Given material:

★ ★ ★ ★ ★ ★ ★

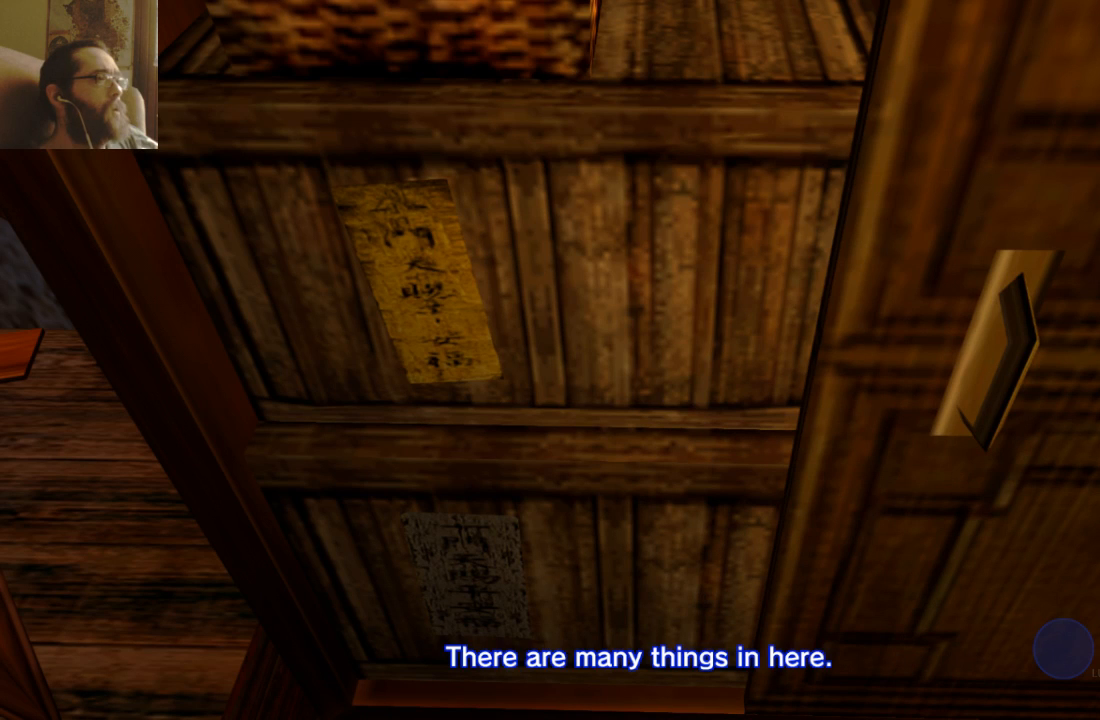
{"buttons": [], "left_stick": "center", "right_stick": "center", "events": []}
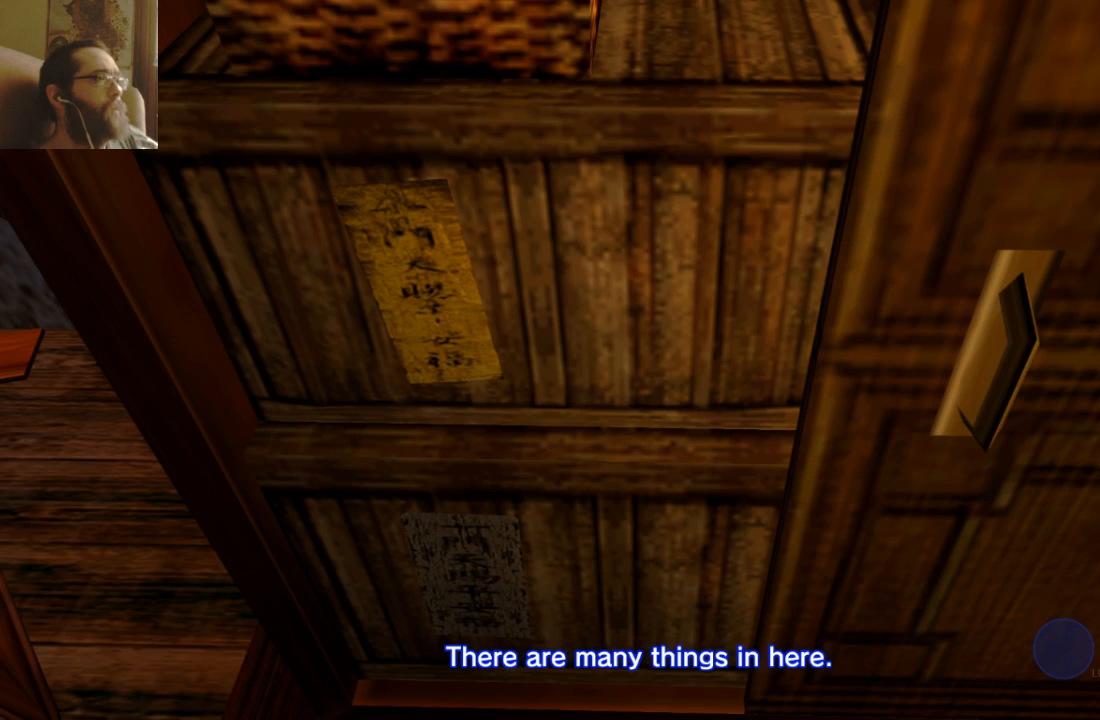
{"buttons": [], "left_stick": "center", "right_stick": "center", "events": []}
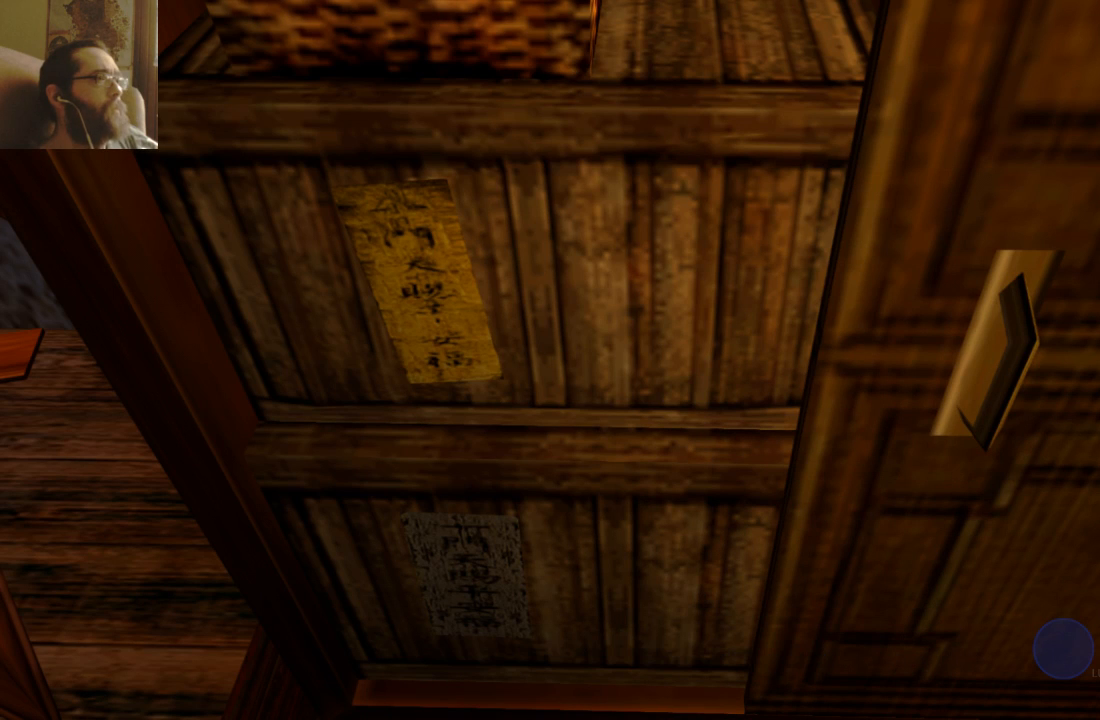
{"buttons": [], "left_stick": "center", "right_stick": "center", "events": []}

★ ★ ★ ★ ★ ★ ★

Print the listing word for word but skip its pictures.

{"buttons": [], "left_stick": "center", "right_stick": "center", "events": []}
{"buttons": [], "left_stick": "center", "right_stick": "center", "events": []}
{"buttons": [], "left_stick": "center", "right_stick": "center", "events": []}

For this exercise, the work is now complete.